One of the other distinguished blawgers - a friendly and courteous law student who calls himself Alexander Hamilton or Federalist 84 - here, was railing at the Con-Law incompetence of some of the lawyers he'd been reading about in the advance sheets who had failed to make and preserve trial objections.
I posted this comment to his blawg as a reaction. By the time I'd finished, I liked it enough to post it here, for you:
All lawyers are constitutional lawyers.
That's why it's a required course in all law schools.
There may be a tendency among some to fail to realize that Con-Law applies first at the earliest and lowest rung on the judicial ladder, not just among the appellate-lawyer types after you've lost downstairs. As a trial lawyer you've got to preserve issues for them to glom onto. You don't want to leave them an empty plate where the only defense is IAC.
Ineffective Assistance of Counsel. (You.)
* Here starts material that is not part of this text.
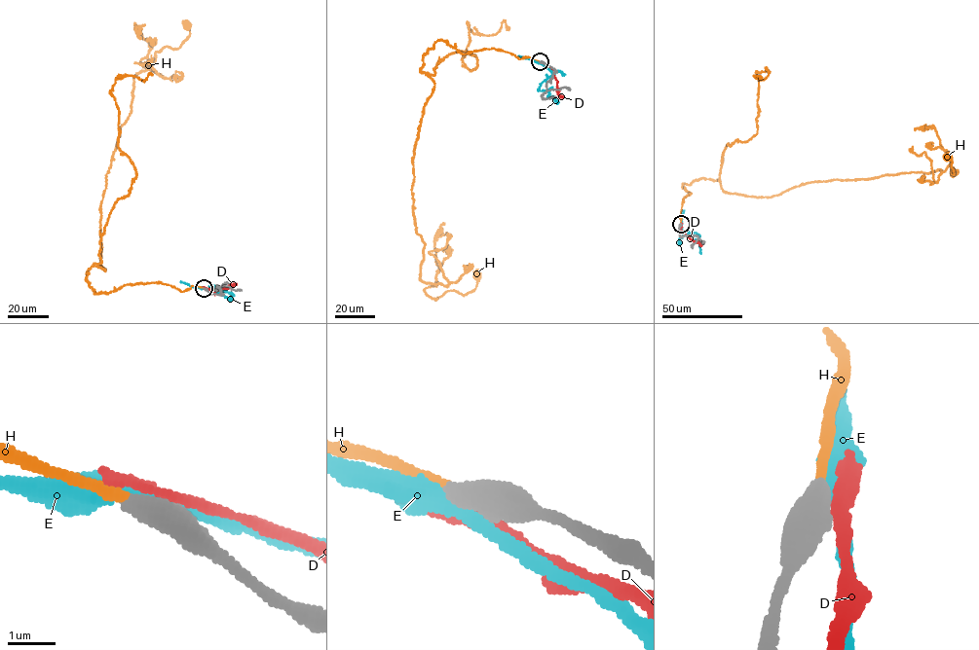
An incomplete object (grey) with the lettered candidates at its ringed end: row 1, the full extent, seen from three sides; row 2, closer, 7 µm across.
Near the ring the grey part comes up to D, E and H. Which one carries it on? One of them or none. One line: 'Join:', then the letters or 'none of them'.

One good practice to consider is 'federalizing' your objections, that is, to object not only on your state's evidence code violations, such as hearsay, for example, but to claim a federal due process, confrontation, or other violation. And make it specific enough to put the court and counsel on notice, otherwise it's waived. This requires advance preparation; homework among the lawbooks.
The recent case of Crawford v. Washington, 124 S.Ct. 1354, 1367 (2004) is a good example of a garden variety criminal case - domestic violence - prosecuted on one of those Nicole Brown Simpson evidence code type statutes.
You remember, where O.J. was never prosecuted because he was a football star, despite numerous TAPED complaints his wife made to police before he allegedly murdered her.
The tapes, as hearsay, couldn't come in as evidence. So the hearsay law in California, and perhaps other states, was legislatively modified to allow it to come in henceforth.
The Crawford case put an end to that on confrontation grounds.
Trial counsel at the local public defender level in Crawford had to realize the need not only to make the hearsay objection, despite the permissive statute, but to federalize his objection on federal constitutional grounds, which he did, to his credit. That meant challenging the constitutionality of his state's evidence statute.
He also argued Crawford all the way up. He knew he had a 'live' issue, I guess.
Even more interesting was that at some point he received advice from a Con-Law prof who was an expert in the origin and development of hearsay doctrine going back to Elizabethan England.
Sir Walter Raleigh's case figures prominently in Justice Scalia's reasoning, along with other ancient cases. Scalia did a helluva job on this one. So conservative he's practically libertarian. More power to him on individual rights.
And you know what they say about old cases:
Old law is good law. :)
Sometimes, anyway.
You've gotta pick and choose, just like anything else. Slavery was old law.
Good constitutional lawyers cut their teeth in Muni court.
Always room for the good ones, I say.